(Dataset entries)
══════════

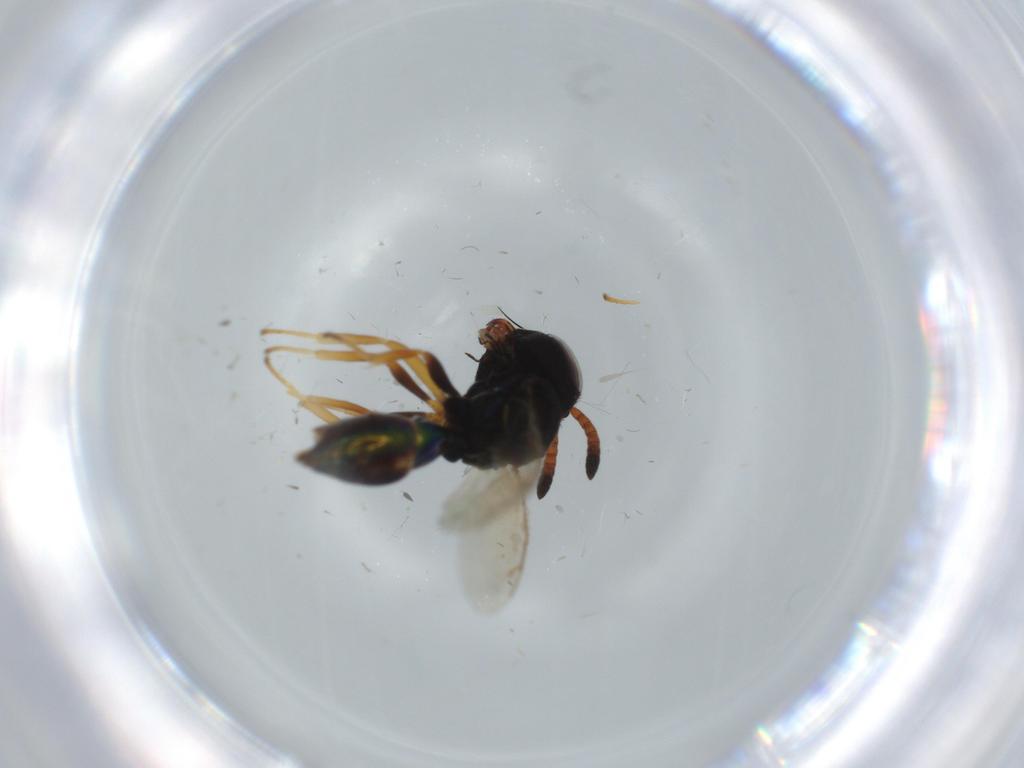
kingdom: Animalia
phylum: Arthropoda
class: Insecta
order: Hymenoptera
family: Pteromalidae
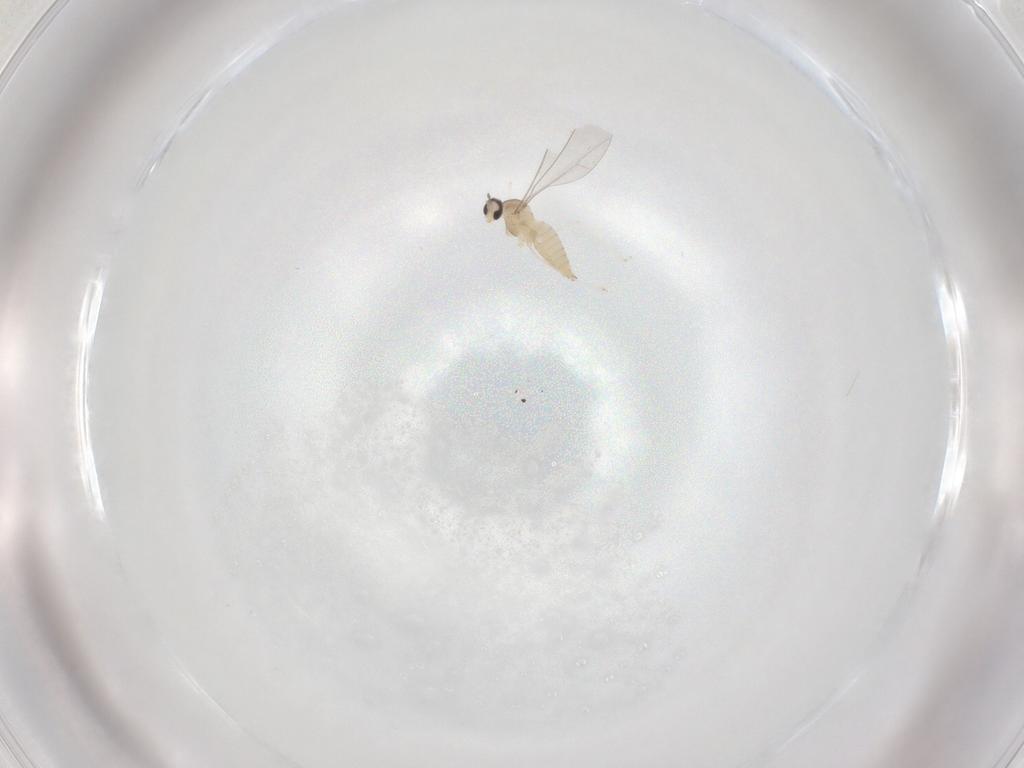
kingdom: Animalia
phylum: Arthropoda
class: Insecta
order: Diptera
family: Cecidomyiidae
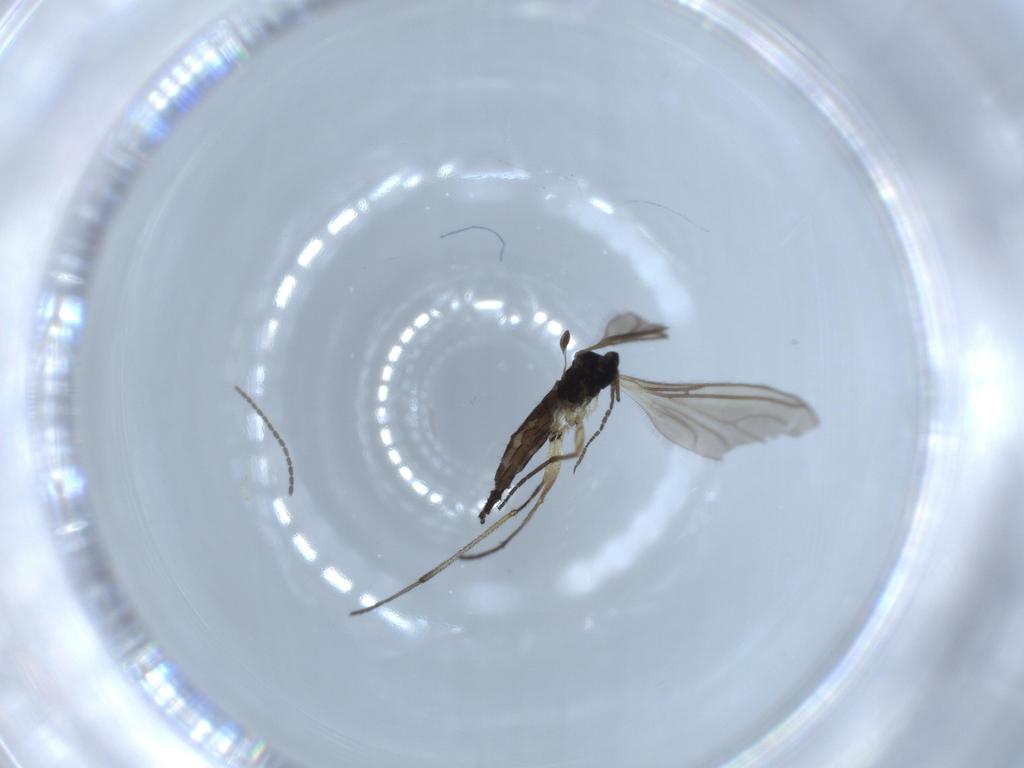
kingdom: Animalia
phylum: Arthropoda
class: Insecta
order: Diptera
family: Sciaridae
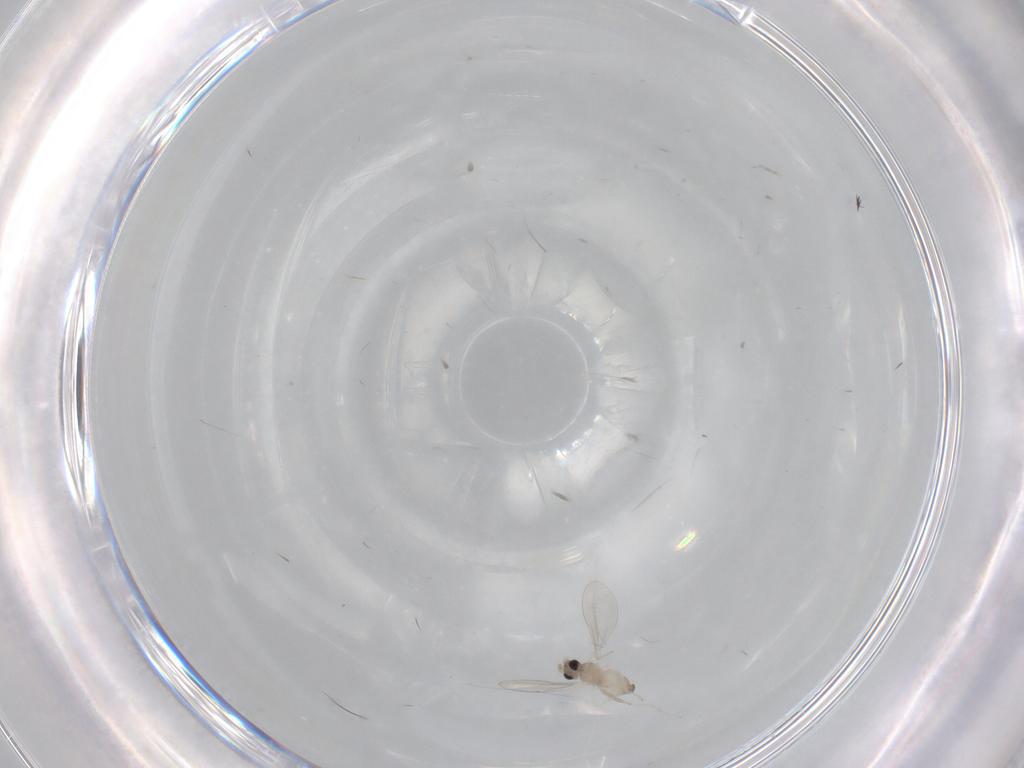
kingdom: Animalia
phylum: Arthropoda
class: Insecta
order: Diptera
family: Cecidomyiidae
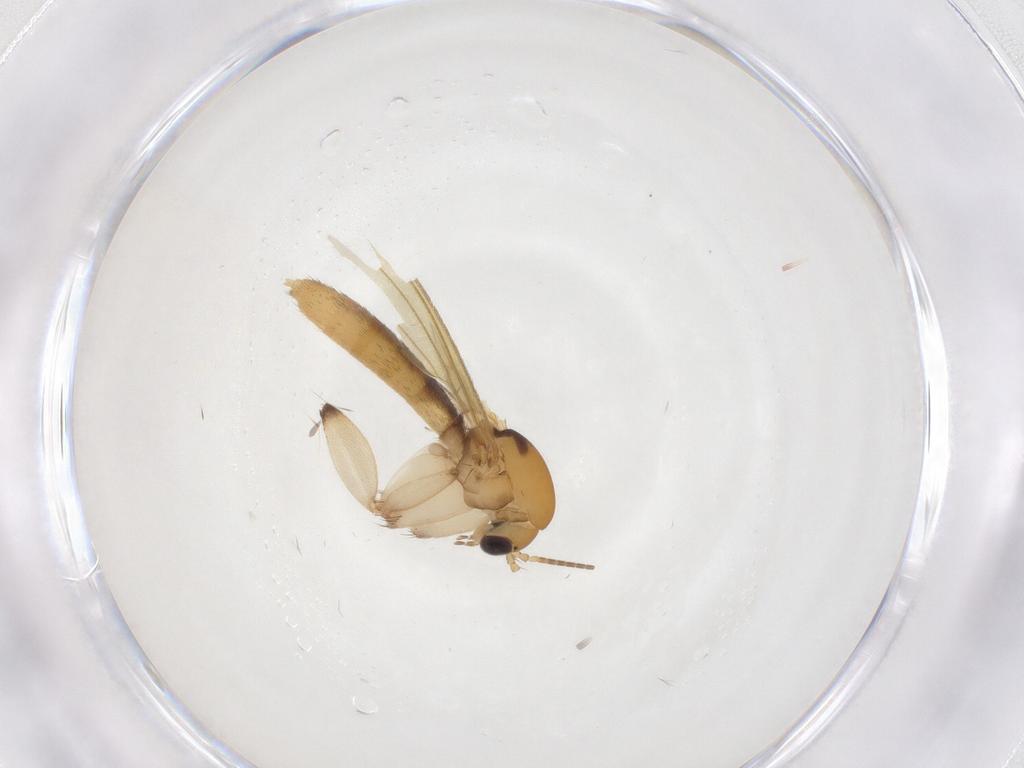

══════════

◆ Set problem:
Rewrite the lines of data above with every "phylum" swapped for "division" and nothing else changed. Leave the pictures out of your answer.

◆ Answer to the exercise:
kingdom: Animalia
division: Arthropoda
class: Insecta
order: Hymenoptera
family: Pteromalidae
kingdom: Animalia
division: Arthropoda
class: Insecta
order: Diptera
family: Cecidomyiidae
kingdom: Animalia
division: Arthropoda
class: Insecta
order: Diptera
family: Sciaridae
kingdom: Animalia
division: Arthropoda
class: Insecta
order: Diptera
family: Cecidomyiidae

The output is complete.